Светлый фон

В целом Саназ отреагировала спокойно и собранно. Она почти испытала облегчение. В глубине души она всегда понимала, что ничего у них не получится, по крайней мере, при таком раскладе. Но ей все равно было обидно: почему он отверг ее? Может, по сравнению с другими девушками – скажем, англичанками, которые не стеснялись и не боялись оставаться на ночь у мужчины – она выглядела провинциалкой? Сердечная боль универсальна, рассудила я. В Англии и Америке девушек тоже бросают возлюбленные. Мы же с вами читали «Как была брошена бабушка Уэзеролл»[93], помните? А «Розу для Эмили»[94]? Позже Саназ пошутила, что думает последовать примеру мисс Хэвишем и тем самым увековечить себя – та теперь стала ее любимой героиней.
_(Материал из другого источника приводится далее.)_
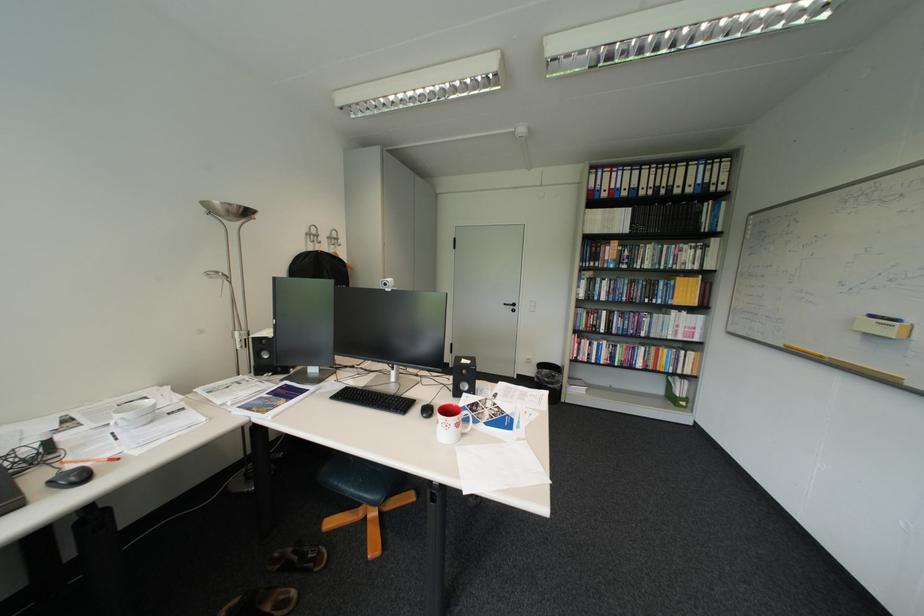
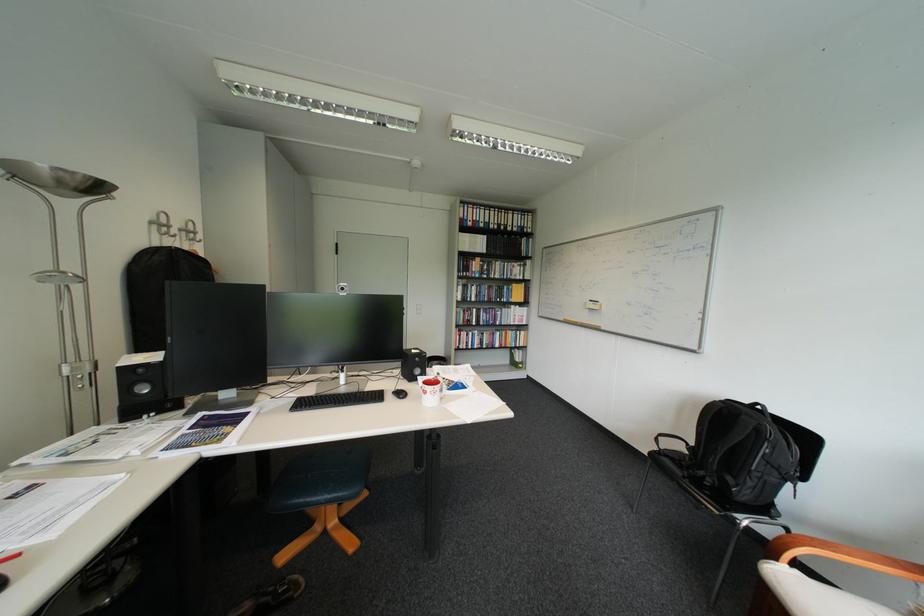
Find the pixel in the second image that matches point (317, 252) in the first image.

(160, 246)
Вот только свадебное платье я так и не купила, задумчиво добавила она.

Не помню, как мы перешли от несчастий Саназ к обсуждению жизни в Исламской Республике, но в тот день наше обсуждение закончилось байками о режиме. Мы говорили о том, что у многих лидеров мусульманского духовенства и высокопоставленных чиновников были грин-карты; что правящие элиты страдали комплексом неполноценности, сжигали американский флаг и одновременно пресмыкались перед Западом, особенно перед американскими журналистами. А президентская дочка Фаэзе Рафсанджани носила голубые джинсы и кроссовки «Рибок», и из-под чадры у нее выглядывали осветленные пряди волос.

Обо всем этом я подробно рассказала своему волшебнику, нарисовав яркую душещипательную картину горя Саназ и несчастья Азин. Режим, драматично заключила я, так глубоко проник в наши умы и сердца, так крепко оплел своими щупальцами наши дома, шпионя за нами даже в наших собственных спальнях, что мы позволили ему сформировать свою личность, хоть нам этого совсем не хотелось. Разве можно, находясь под столь пристальным наблюдением, отделять личные проблемы от политических? И когда есть кого винить в своих проблемах, это так приятно; в этом одно из немногих преимуществ положения жертвы; как писал Беллоу в «Герцоге», «страдание – еще одна плохая привычка».

Волшебник поднял правую бровь и бросил на меня вопросительный ироничный взгляд.

– И все-таки объясните, – насмешливо произнес он, – красивую девушку бросил жених – причем тут Исламская Республика? Думаете, в других странах мужья не бьют жен, а девушек женихи не бросают? – я уперлась и чувствовала себя слишком беспомощной, чтобы отреагировать на это заявление без эмоций, хотя логика его рассуждений была мне ясна; но я все же промолчала.

– Поскольку режим не намерен оставлять вас в покое, планируете ли вы вступить с ним в сговор и позволить ему полностью контролировать вашу жизнь? – продолжал он; он принадлежал к людям, кто любил досконально обосновать свою точку зрения. – Вы, разумеется, правы, – сказал он через некоторое время. – Режиму удалось до такой степени проникнуть во все аспекты нашей жизни, что мы уже не воспринимаем своего существования отдельно от него. Режим настолько вездесущ и всевластен, что объявлять его причастным к нашим неудачам или успехам на личном фронте – не такое уж преувеличение. Позвольте напомнить вам вашего же любимчика мистера Беллоу. – Он подчеркнул слово «любимчик». – Помните его цитату – одну из многих, которыми вы нас осыпали за последние несколько недель: «сначала они вас убивают, потом вынуждают размышлять над их преступлениями».